***** Document section

This product was never used before. Recommended for training.
- Displacement of blood from the limbs to the central circulation (exsanguination).
- Blocking arterial blood flow into the limb (tourniquet).
- it brings the patient’s own blood with all of its clotting factors and intact oxygen-carrying capacity into the essential organs, and prevents the heart from having to provide blood flow to the limbs.
he effects of the EED on Left Ventricular and Arterial Pressures
The circulatory effects of application of the EED can be summarized by using the typical cardiac cycle diagram shown above. In this diagram the pressure inside the left ventricle axis is seen (in brown or gray) to increase rapidly at the beginning of the Systole, peak and then fall to near zero pressure. During the Diastole the ventricular pressure increases gradually as the ventricle fills with blood.

**********
***** Given information

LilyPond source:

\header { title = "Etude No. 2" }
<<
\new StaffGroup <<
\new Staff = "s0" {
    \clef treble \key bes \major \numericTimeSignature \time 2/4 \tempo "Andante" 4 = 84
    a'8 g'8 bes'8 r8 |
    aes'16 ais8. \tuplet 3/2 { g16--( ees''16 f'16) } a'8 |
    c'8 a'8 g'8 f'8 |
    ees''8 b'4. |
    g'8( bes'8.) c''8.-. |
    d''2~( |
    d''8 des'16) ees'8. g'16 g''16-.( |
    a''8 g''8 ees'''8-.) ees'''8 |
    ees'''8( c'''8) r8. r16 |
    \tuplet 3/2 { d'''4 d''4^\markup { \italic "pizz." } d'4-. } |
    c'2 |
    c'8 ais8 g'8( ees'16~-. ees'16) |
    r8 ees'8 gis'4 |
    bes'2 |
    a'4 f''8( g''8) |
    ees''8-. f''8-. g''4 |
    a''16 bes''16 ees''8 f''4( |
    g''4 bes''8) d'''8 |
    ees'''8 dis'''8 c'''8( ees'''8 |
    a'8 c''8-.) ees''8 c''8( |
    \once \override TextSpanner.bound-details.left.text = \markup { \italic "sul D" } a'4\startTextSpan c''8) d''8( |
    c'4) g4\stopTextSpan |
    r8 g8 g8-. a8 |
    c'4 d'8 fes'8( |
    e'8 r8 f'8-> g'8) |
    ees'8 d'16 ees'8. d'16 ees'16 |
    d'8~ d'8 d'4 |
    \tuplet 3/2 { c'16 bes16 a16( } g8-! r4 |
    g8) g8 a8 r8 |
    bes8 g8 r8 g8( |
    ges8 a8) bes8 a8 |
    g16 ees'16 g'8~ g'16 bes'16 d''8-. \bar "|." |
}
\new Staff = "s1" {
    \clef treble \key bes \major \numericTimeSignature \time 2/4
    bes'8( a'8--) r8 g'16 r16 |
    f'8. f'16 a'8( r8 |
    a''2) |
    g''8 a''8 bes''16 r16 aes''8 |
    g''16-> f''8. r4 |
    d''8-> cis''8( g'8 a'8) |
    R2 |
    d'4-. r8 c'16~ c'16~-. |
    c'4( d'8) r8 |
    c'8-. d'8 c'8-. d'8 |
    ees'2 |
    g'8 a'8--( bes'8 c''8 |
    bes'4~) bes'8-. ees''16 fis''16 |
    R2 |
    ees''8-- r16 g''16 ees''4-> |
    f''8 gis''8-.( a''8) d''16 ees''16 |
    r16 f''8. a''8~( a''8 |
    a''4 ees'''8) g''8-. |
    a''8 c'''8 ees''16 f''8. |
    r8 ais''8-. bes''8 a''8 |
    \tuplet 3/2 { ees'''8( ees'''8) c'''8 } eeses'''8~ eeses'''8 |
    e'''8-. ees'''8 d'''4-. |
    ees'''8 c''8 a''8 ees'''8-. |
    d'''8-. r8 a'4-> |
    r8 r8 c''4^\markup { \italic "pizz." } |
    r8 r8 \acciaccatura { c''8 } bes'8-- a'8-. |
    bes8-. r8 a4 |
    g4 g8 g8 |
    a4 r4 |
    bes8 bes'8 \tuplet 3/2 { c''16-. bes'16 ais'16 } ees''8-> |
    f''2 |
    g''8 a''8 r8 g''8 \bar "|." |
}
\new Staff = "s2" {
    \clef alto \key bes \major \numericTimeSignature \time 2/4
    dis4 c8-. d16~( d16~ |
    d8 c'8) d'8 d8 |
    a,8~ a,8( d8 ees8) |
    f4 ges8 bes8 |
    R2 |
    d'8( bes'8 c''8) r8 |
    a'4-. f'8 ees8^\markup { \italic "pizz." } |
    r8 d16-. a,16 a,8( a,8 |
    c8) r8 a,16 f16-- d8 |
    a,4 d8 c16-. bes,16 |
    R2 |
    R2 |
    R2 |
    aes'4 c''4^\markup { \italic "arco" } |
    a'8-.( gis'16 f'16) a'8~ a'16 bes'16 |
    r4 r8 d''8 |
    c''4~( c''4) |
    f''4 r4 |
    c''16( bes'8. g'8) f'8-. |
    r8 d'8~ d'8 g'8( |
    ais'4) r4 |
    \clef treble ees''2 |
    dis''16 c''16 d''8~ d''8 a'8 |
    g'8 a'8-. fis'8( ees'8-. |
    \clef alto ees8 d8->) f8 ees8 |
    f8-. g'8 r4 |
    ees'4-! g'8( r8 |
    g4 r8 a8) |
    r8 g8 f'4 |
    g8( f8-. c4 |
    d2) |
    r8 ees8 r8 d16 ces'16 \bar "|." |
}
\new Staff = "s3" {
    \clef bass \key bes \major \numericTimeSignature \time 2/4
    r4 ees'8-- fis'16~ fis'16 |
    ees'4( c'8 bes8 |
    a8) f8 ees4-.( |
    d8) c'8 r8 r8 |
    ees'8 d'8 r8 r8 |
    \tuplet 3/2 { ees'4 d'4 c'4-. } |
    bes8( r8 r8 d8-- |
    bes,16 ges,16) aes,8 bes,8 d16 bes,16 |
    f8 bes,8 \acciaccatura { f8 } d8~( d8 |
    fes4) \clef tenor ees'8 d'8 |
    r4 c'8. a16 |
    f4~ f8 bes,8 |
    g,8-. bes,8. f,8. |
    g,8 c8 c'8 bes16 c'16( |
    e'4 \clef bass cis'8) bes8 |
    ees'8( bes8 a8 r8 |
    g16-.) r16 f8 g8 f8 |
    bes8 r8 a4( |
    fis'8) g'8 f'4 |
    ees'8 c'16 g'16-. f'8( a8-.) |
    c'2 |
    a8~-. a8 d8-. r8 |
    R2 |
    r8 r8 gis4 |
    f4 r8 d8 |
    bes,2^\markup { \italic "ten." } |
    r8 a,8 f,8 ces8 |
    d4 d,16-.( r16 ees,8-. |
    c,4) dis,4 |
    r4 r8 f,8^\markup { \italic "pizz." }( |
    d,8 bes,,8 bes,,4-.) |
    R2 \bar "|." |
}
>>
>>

**********

(Tasks to carry out):
a - Answer these questions from the EED text:
(i) What use is the product recommended for?
(ii) What term is given for blocking arterial blood flow into the limb?
(iii) What happens to the ventricular pressure during the Diastole?
b - Reproduce word for word the part of the EED text that opens with the words containing "This product was" and closes with "the limb (tourniquet).".
Rely only on the EED text for your answers.

(Completed exercise):
a -
(i) Training.
(ii) Tourniquet.
(iii) It increases gradually as the ventricle fills with blood.

b -
This product was never used before. Recommended for training.
- Displacement of blood from the limbs to the central circulation (exsanguination).
- Blocking arterial blood flow into the limb (tourniquet).